Scientists often infer abstract procedures from specific instances of problems and use the abstractions to generate new, related instances.
For example, programs encoding the formal rules and properties of a system have been useful in fields ranging from reinforcement learning (procedural environments) to physics (simulation engines).
These programs can be seen as functions which execute to different outputs based on their parameterizations (e.g., gridworld configuration or initial physical conditions).
We introduce the term EFA (Executable Functional Abstraction) to denote such programs for math problems.
EFA-like constructs have been shown to be useful for mathematical reasoning as problem generators for stress-testing models.
However, prior work has been limited to automatically constructing abstractions for grade-school math (whose simple rules are easy to encode in programs), while generating EFAs for advanced math has thus far required human engineering.
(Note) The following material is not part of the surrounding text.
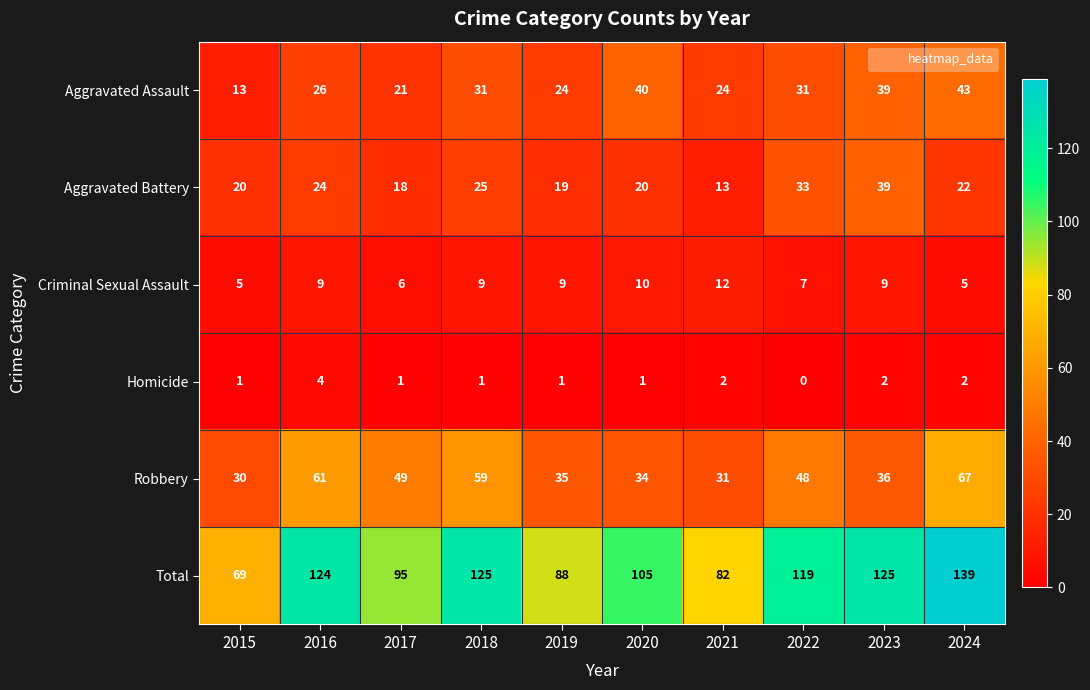

What is the average value of the Total series?

107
We explore the automatic construction of EFAs for advanced mathematics problems.
We operationalize the task of automatically constructing EFAs as a program synthesis task, and develop EFAGen, which conditions a large language model (LLM) on a seed math problem and its step-by-step solution to generate candidate EFA programs that are faithful to the generalized problem and solution class underlying the seed problem.
Furthermore, we formalize properties any valid EFA must possess in terms of executable unit tests, and show how the tests can be used as verifiable rewards to train LLMs to become better writers of EFAs.
Through experiments, we demonstrate that EFAs constructed by EFAGen behave rationally by remaining faithful to seed problems, produce learnable problem variations, and that EFAGen can infer EFAs across multiple diverse sources of competition-level math problems.
Finally, we show downstream uses of model-written EFAs, such as finding problem variations that are harder or easier for a learner to solve, as well as data generation.